◆ **EXCERPT TO READ**

In Montevideo, Uruguay, Stevenson ran into his first opposition. Uruguayan supporters of Castro called a mass meeting to repudiate Stevenson's mission. No crowds greeted him at the airport or lined his route into the city. In his statement to newsmen, Stevenson pointedly avoided the question of Cuba. Leaving Rio de Janeiro on June 12, Stevenson informed newsmen that the United States disliked the presence of dictatorship in Latin America. But this observation did not prevent a brief, friendly conversation with Paraguay's President Alfredo Stroessner, regarded as South America's only remaining dictator. In Santiago, Chile, Stevenson's visit was marked by violence as leftist youths smashed windows in the U.S. Information Agency. Again in La Paz, Bolivia, leftist demonstrators used the occasion of Stevenson's visit to embarrass President Victor Paz Estenssoro. During the rioting four leftist demonstrators were slain by police. In Lima, Peru, Stevenson's next stop, the guard at the U.S. Embassy was doubled and an extra 700 policemen were mustered to protect the American visitor. Stevenson's concluding visits to Ecuador and Colombia incited no significant pro-Castro riots. In his official report, released in August, Stevenson observed that the threat of Castro-Communism thrives 'on urban slum conditions and rural insecurity. The poor in the cities and the countryside, who are no longer passive politically, must see reason for hope in life under free institutions....'
The Alliance for Progress.

◆ **THINGS TO DO**
A. Copy out the passage on Stevenson's South American tour word for word.
B. Reproduce the records verbatim, starting at the line containing "Does the chart have visible grid lines?" and ending at the last line of the records. Leave out the pictures.

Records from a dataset

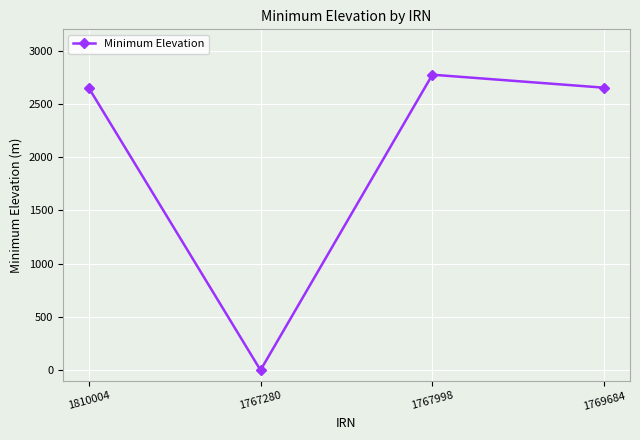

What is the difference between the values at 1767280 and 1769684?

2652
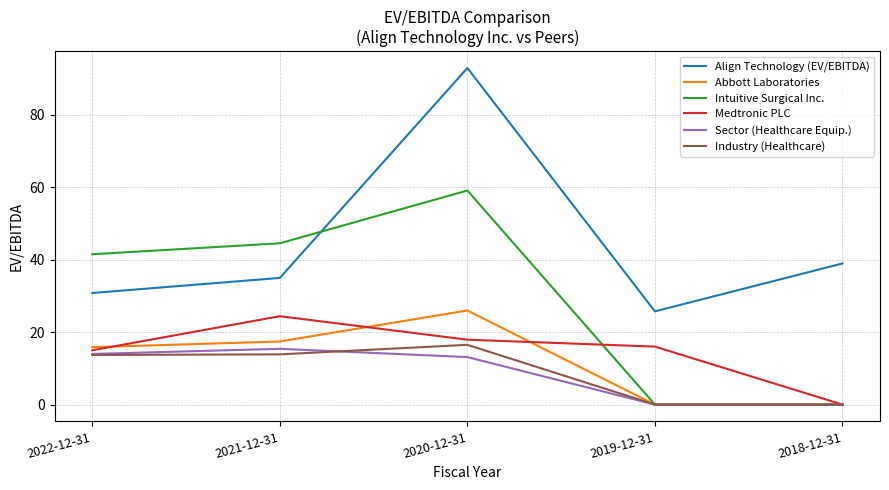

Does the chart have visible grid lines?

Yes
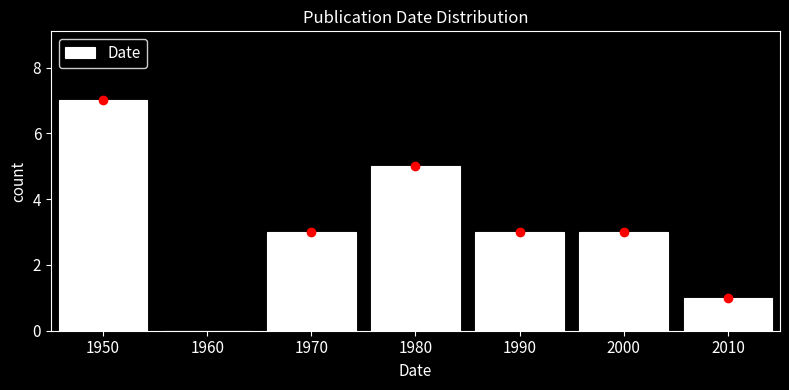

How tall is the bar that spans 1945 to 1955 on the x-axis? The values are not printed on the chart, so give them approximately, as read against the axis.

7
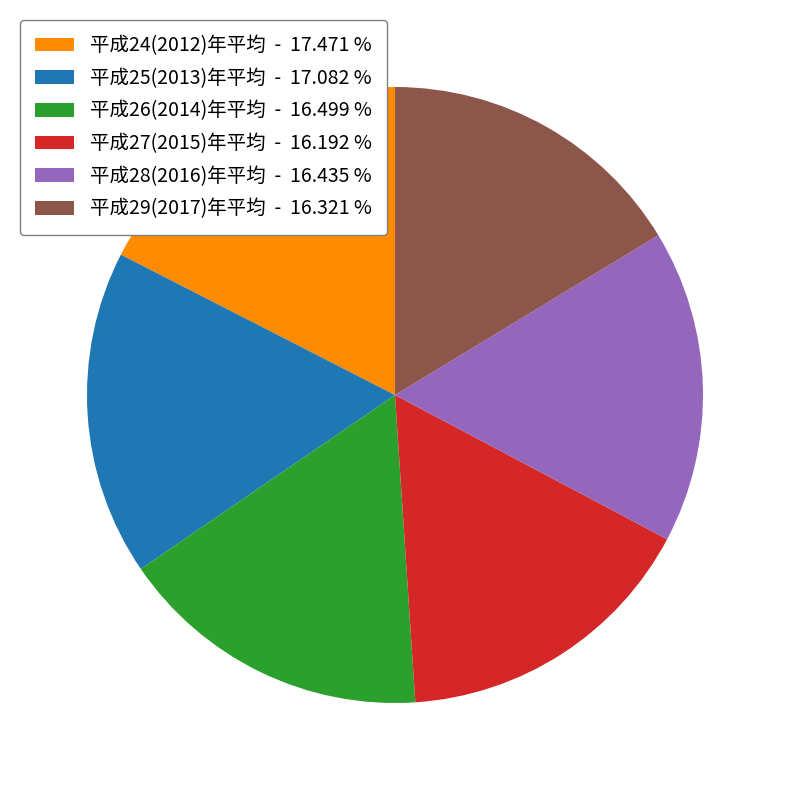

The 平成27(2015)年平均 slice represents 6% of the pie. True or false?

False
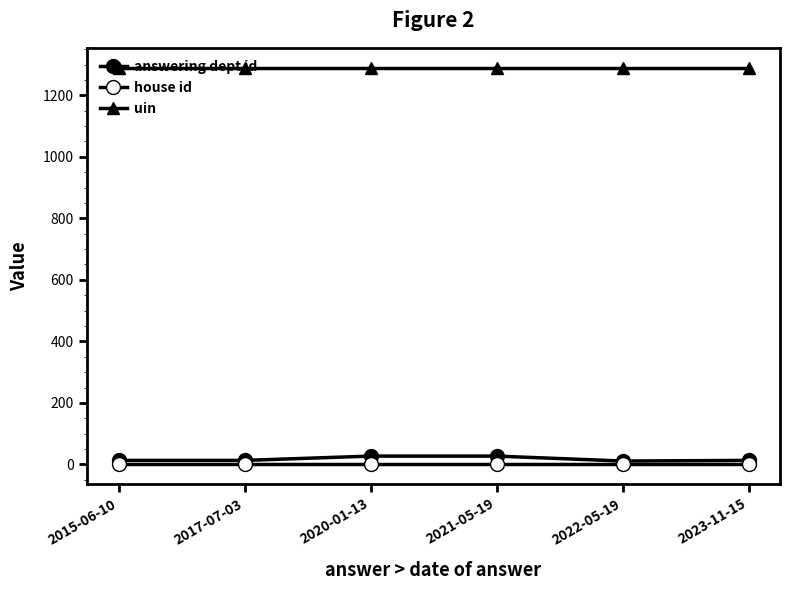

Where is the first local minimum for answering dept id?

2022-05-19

◆ **RESPONSES**
A.
In Montevideo, Uruguay, Stevenson ran into his first opposition. Uruguayan supporters of Castro called a mass meeting to repudiate Stevenson's mission. No crowds greeted him at the airport or lined his route into the city. In his statement to newsmen, Stevenson pointedly avoided the question of Cuba. Leaving Rio de Janeiro on June 12, Stevenson informed newsmen that the United States disliked the presence of dictatorship in Latin America. But this observation did not prevent a brief, friendly conversation with Paraguay's President Alfredo Stroessner, regarded as South America's only remaining dictator. In Santiago, Chile, Stevenson's visit was marked by violence as leftist youths smashed windows in the U.S. Information Agency. Again in La Paz, Bolivia, leftist demonstrators used the occasion of Stevenson's visit to embarrass President Victor Paz Estenssoro. During the rioting four leftist demonstrators were slain by police. In Lima, Peru, Stevenson's next stop, the guard at the U.S. Embassy was doubled and an extra 700 policemen were mustered to protect the American visitor. Stevenson's concluding visits to Ecuador and Colombia incited no significant pro-Castro riots. In his official report, released in August, Stevenson observed that the threat of Castro-Communism thrives 'on urban slum conditions and rural insecurity. The poor in the cities and the countryside, who are no longer passive politically, must see reason for hope in life under free institutions....'
The Alliance for Progress.

B.
Does the chart have visible grid lines?

Yes

How tall is the bar that spans 1945 to 1955 on the x-axis? The values are not printed on the chart, so give them approximately, as read against the axis.

7

The 平成27(2015)年平均 slice represents 6% of the pie. True or false?

False

Where is the first local minimum for answering dept id?

2022-05-19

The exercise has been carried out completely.